**Goal of the exercise:**
Reproduce the line that holds "Aktuelle Immobilienpreise und" together with all the lines after it up to the end of the entries.

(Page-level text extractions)
◇ ◇ ◇ ◇ ◇

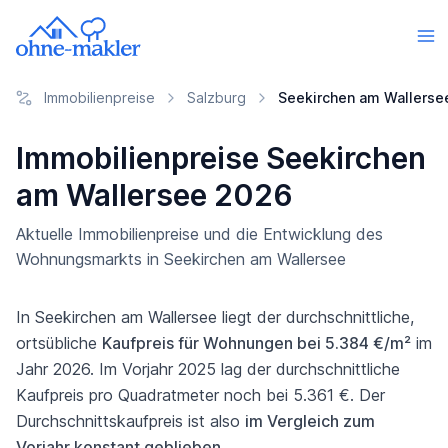
Immobilienpreise
Salzburg
Seekirchen am Wallerse
Immobilienpreise Seekirchen
am Wallersee 2026
Aktuelle Immobilienpreise und die Entwicklung des
Wohnungsmarkts in Seekirchen am Wallersee
In Seekirchen am Wallersee liegt der durchschnittliche,
ortsübliche
Kaufpreis für Wohnungen bei 5.384 €/m²
im
Jahr 2026. Im Vorjahr 2025 lag der durchschnittliche
Kaufpreis pro Quadratmeter noch bei 5.361 €. Der
Durchschnittskaufpreis ist also
im Vergleich zum
Vorjahr konstant geblieben
.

◇ ◇ ◇ ◇ ◇

**Exercise answer:**
Aktuelle Immobilienpreise und die Entwicklung des
Wohnungsmarkts in Seekirchen am Wallersee
In Seekirchen am Wallersee liegt der durchschnittliche,
ortsübliche
Kaufpreis für Wohnungen bei 5.384 €/m²
im
Jahr 2026. Im Vorjahr 2025 lag der durchschnittliche
Kaufpreis pro Quadratmeter noch bei 5.361 €. Der
Durchschnittskaufpreis ist also
im Vergleich zum
Vorjahr konstant geblieben
.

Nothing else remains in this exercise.